Study material ▸
______

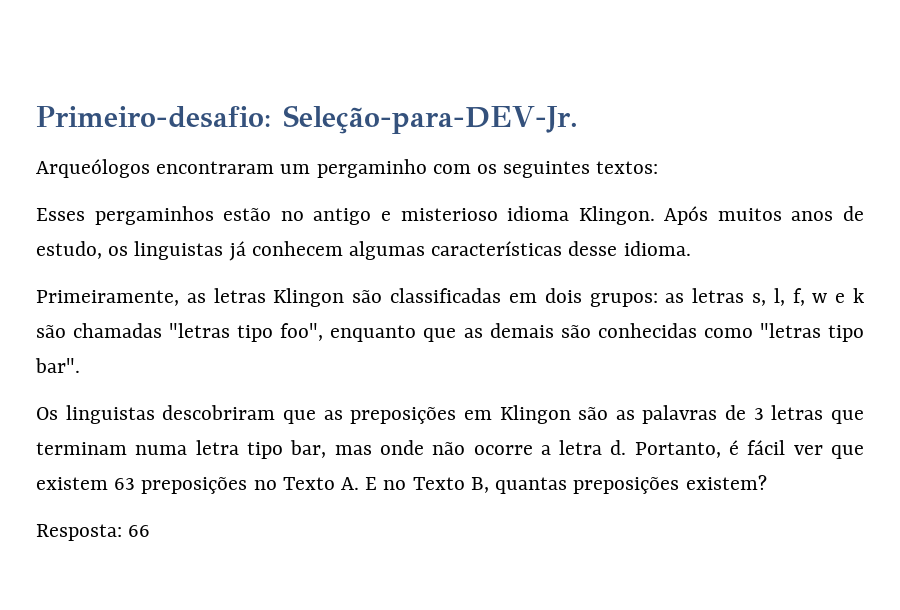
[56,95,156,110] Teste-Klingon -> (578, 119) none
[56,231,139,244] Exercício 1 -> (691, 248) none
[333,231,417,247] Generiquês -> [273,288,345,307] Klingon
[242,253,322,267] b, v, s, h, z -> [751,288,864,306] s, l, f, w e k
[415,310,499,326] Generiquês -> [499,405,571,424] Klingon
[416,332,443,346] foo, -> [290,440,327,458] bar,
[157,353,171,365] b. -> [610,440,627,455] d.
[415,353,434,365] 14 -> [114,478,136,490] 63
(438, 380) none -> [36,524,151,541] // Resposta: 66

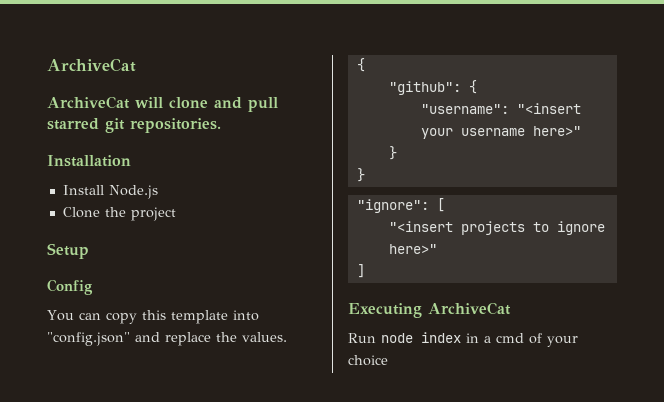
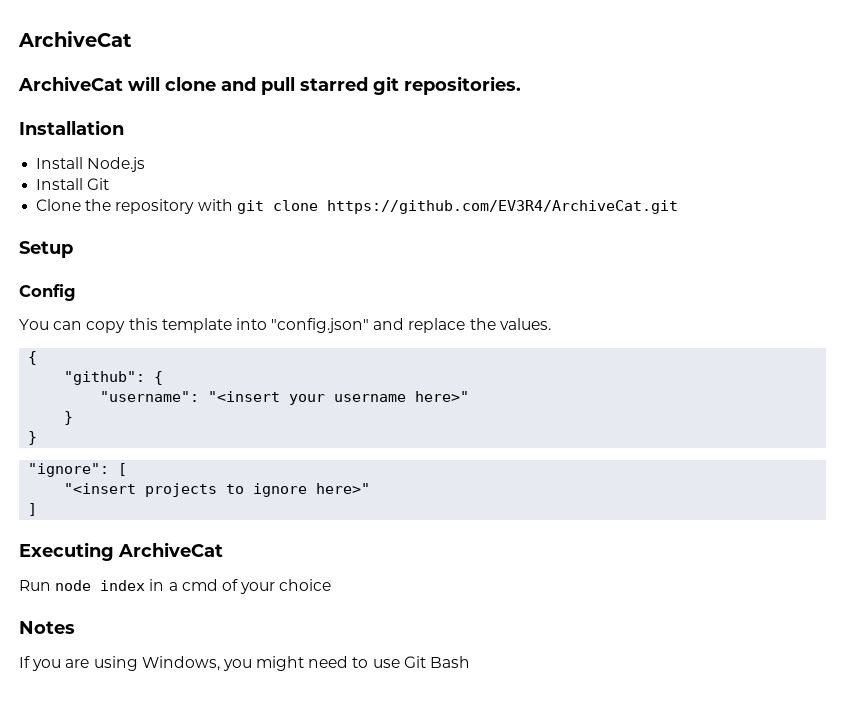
(158, 192) none -> [36,178,110,190] // Install Git
[130,207,176,221] project -> [115,199,678,214] repository with git clone https://github.com/EV3R4/ArchiveCat.git
(388, 360) none -> [19,621,75,634] [19,656,471,671] // Notes // If you are using Windows, you might need to use Git Bash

______

Full transcription without images: please go through the records and repeat them exactly.

Result of the exercise ▸
[56,95,156,110] Teste-Klingon -> (578, 119) none
[56,231,139,244] Exercício 1 -> (691, 248) none
[333,231,417,247] Generiquês -> [273,288,345,307] Klingon
[242,253,322,267] b, v, s, h, z -> [751,288,864,306] s, l, f, w e k
[415,310,499,326] Generiquês -> [499,405,571,424] Klingon
[416,332,443,346] foo, -> [290,440,327,458] bar,
[157,353,171,365] b. -> [610,440,627,455] d.
[415,353,434,365] 14 -> [114,478,136,490] 63
(438, 380) none -> [36,524,151,541] // Resposta: 66

(158, 192) none -> [36,178,110,190] // Install Git
[130,207,176,221] project -> [115,199,678,214] repository with git clone https://github.com/EV3R4/ArchiveCat.git
(388, 360) none -> [19,621,75,634] [19,656,471,671] // Notes // If you are using Windows, you might need to use Git Bash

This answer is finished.